See Library Documentation for details.

Step 7: Application-Specific Documentation

For Go applications/CLIs:

  • Installation methods — pre-built binaries (GoReleaser), go install, Docker images, Homebrew...
  • CLI help text — make --help comprehensive; it's the primary documentation
  • Configuration docs — document all env vars, config files, CLI flags

See Application Documentation for details.

Step 8: API Documentation

If your project exposes an API:

API Style Format Tool
REST/HTTP OpenAPI 3.x swaggo/swag (auto-generate from annotations)
Event-driven AsyncAPI Manual or code-gen
gRPC Protobuf buf, grpc-gateway

Prefer auto-generation from code annotations when possible. See Application Documentation for details.

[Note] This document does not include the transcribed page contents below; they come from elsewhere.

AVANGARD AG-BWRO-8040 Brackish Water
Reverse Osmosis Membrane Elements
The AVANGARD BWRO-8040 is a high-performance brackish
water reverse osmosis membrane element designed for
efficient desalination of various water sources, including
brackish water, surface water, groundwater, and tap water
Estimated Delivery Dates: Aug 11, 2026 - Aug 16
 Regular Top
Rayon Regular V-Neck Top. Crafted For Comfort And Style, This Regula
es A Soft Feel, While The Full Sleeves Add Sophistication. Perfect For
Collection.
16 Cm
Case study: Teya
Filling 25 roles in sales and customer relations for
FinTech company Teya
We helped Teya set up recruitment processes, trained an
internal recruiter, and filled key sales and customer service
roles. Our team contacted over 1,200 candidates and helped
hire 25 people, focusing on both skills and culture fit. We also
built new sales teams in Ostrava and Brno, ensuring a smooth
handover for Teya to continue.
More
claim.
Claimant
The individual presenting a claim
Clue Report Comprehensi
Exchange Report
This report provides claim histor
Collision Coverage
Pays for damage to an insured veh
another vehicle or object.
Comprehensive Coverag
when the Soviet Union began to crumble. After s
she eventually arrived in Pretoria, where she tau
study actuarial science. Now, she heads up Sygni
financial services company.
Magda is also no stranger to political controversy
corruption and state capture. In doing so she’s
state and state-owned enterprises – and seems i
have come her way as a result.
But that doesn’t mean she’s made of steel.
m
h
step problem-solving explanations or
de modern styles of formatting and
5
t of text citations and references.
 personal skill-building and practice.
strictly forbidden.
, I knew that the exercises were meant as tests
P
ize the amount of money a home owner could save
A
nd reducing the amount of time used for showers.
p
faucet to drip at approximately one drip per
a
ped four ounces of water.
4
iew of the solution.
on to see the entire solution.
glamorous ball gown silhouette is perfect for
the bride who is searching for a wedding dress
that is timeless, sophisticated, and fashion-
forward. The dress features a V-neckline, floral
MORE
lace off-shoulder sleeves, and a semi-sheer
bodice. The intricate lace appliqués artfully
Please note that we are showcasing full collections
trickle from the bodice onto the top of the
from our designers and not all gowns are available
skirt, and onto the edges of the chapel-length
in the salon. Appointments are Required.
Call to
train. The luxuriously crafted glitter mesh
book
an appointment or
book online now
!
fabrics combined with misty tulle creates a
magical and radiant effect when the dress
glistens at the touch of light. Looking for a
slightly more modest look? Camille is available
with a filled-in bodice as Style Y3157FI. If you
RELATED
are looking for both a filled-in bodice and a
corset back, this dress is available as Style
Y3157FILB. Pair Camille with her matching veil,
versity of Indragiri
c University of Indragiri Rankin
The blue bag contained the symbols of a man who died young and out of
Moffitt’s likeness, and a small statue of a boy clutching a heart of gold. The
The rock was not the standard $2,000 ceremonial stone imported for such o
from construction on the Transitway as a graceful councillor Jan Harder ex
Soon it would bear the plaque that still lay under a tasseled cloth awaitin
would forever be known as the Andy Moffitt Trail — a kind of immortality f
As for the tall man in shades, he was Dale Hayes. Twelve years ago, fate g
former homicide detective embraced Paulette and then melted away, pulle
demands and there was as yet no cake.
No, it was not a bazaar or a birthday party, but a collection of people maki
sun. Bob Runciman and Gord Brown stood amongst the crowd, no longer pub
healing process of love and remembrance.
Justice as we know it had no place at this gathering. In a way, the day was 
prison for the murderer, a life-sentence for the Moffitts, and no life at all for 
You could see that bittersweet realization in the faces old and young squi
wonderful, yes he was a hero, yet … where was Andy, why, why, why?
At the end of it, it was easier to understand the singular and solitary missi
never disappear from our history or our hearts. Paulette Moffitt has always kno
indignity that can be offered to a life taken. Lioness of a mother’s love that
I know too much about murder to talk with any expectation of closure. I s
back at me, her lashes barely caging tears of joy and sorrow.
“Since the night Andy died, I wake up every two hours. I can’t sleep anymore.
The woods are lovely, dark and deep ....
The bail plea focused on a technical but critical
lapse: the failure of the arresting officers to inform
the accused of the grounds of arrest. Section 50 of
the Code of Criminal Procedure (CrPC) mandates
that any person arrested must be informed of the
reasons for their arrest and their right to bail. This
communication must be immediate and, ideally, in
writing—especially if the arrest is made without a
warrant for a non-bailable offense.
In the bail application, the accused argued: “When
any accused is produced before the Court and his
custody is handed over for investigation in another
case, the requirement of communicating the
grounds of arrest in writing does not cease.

Step 9: AI-Friendly Documentation

Make your project consumable by AI agents:

  • llms.txt — add a llms.txt file at the repository root. Copy the template from templates/llms.txt. This file gives LLMs a structured overview of your project.
  • Structured formats — use OpenAPI, AsyncAPI, or protobuf for machine-readable API docs.
  • Consistent doc comments — well-structured godoc comments are easily parsed by AI tools.
  • Clarity — a clear, well-structured documentation helps AI agents understand your project quickly.

Step 10: Delivery Documentation

Document how users get your project:

Libraries:

bash
go get github.com/{owner}/{repo}

Applications:

bash
# Pre-built binary
curl -sSL https://github.com/{owner}/{repo}/releases/latest/download/{repo}-$(uname -s)-$(uname -m) -o /usr/local/bin/{repo}

# From source
go install github.com/{owner}/{repo}@latest

# Docker
docker pull {registry}/{owner}/{repo}:latest

See Project Docs for Dockerfile best practices and Homebrew tap setup.